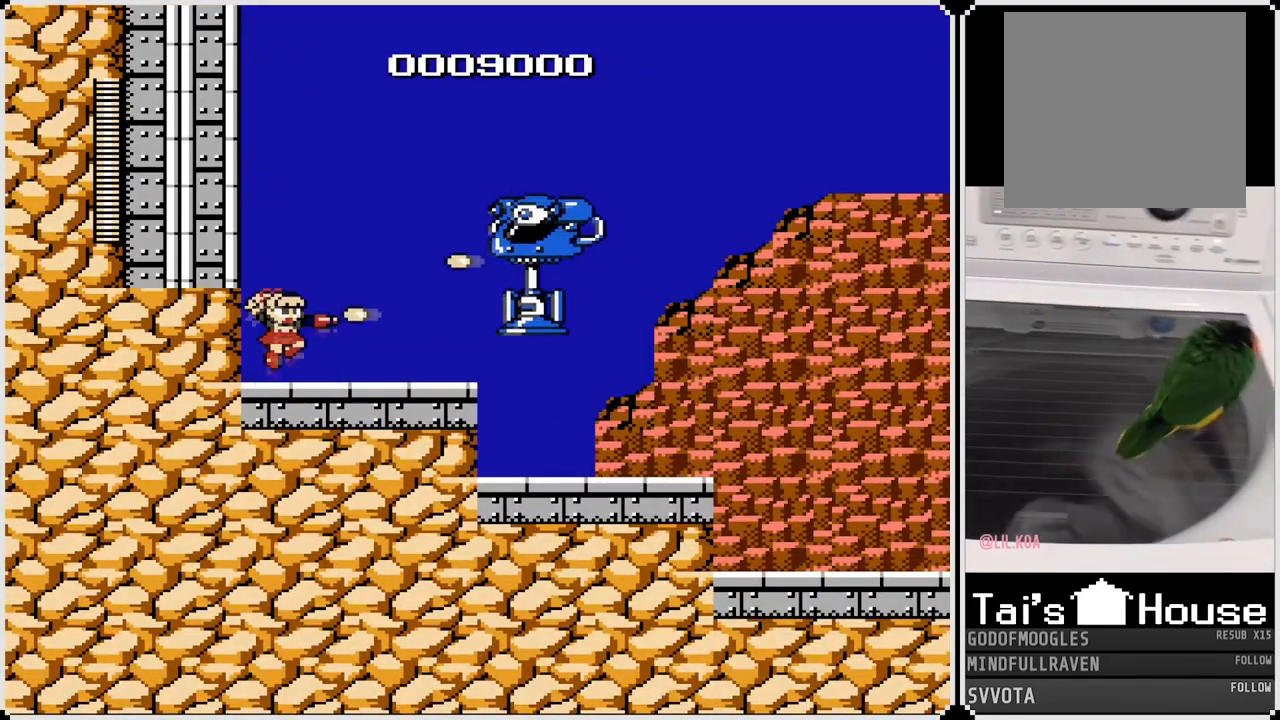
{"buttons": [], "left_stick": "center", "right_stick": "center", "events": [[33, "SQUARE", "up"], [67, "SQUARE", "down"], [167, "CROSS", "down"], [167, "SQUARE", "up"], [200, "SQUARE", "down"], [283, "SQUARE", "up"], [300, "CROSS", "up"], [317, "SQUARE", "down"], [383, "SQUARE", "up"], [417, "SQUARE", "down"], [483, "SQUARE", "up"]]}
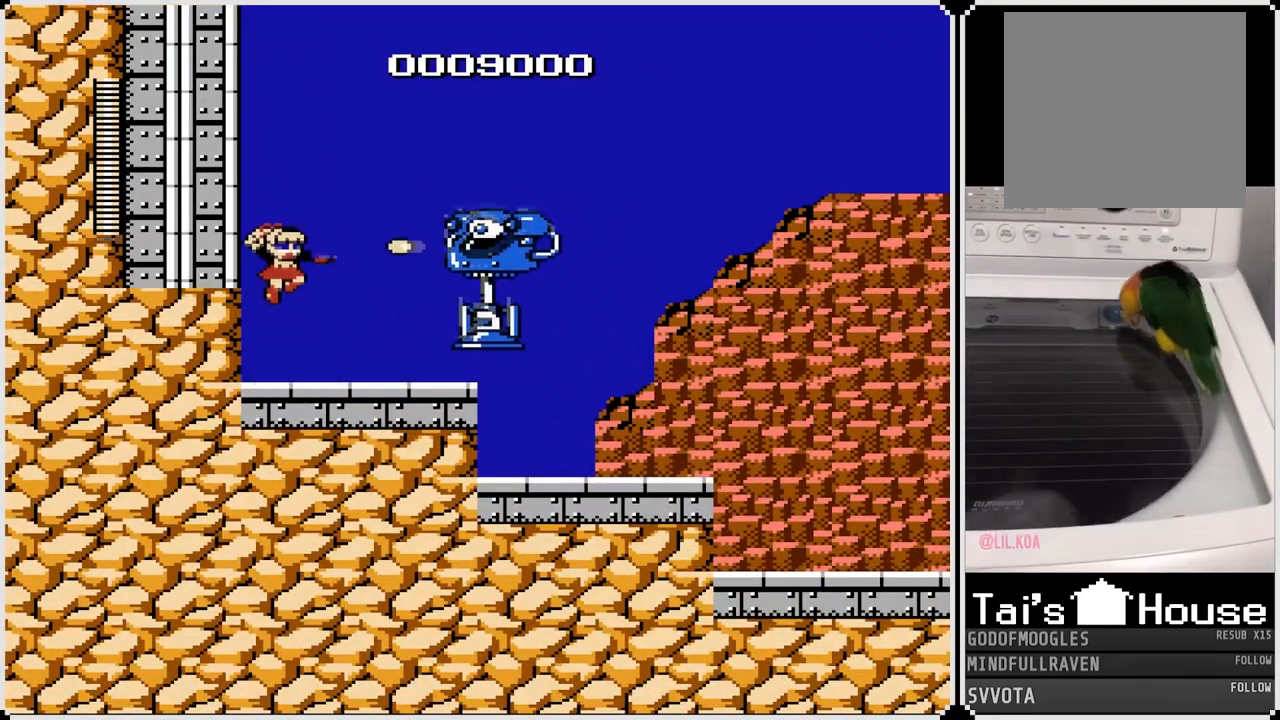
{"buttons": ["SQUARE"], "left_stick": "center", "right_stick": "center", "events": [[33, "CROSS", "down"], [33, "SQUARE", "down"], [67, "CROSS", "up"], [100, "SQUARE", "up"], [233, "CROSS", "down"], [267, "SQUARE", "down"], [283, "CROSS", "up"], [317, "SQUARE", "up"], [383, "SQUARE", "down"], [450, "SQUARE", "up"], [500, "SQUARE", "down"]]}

^^^^

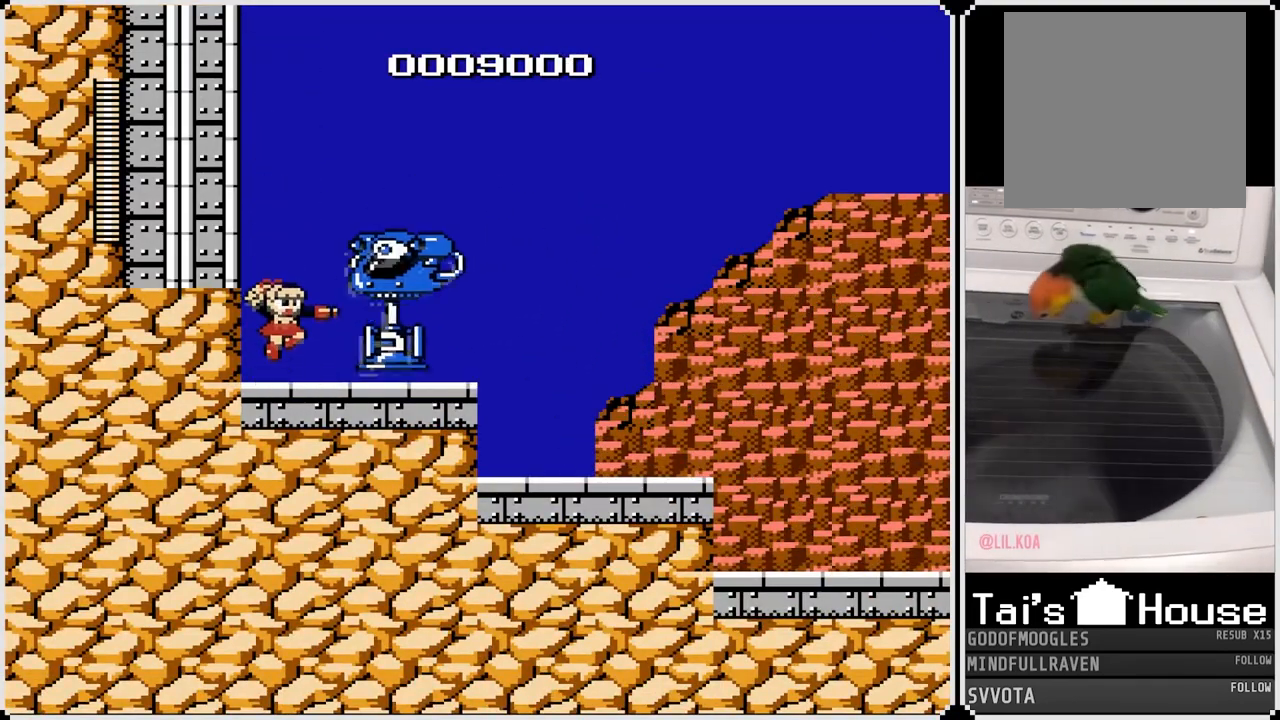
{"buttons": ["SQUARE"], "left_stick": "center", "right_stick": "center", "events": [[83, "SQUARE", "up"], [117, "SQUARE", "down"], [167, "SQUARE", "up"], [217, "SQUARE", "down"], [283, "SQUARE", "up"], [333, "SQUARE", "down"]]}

^^^^

• _Work required_
Which lines of the data above contain "CROSS"? Copy each one.

• _Response for this exercise_
{"buttons": [], "left_stick": "center", "right_stick": "center", "events": [[33, "SQUARE", "up"], [67, "SQUARE", "down"], [167, "CROSS", "down"], [167, "SQUARE", "up"], [200, "SQUARE", "down"], [283, "SQUARE", "up"], [300, "CROSS", "up"], [317, "SQUARE", "down"], [383, "SQUARE", "up"], [417, "SQUARE", "down"], [483, "SQUARE", "up"]]}
{"buttons": ["SQUARE"], "left_stick": "center", "right_stick": "center", "events": [[33, "CROSS", "down"], [33, "SQUARE", "down"], [67, "CROSS", "up"], [100, "SQUARE", "up"], [233, "CROSS", "down"], [267, "SQUARE", "down"], [283, "CROSS", "up"], [317, "SQUARE", "up"], [383, "SQUARE", "down"], [450, "SQUARE", "up"], [500, "SQUARE", "down"]]}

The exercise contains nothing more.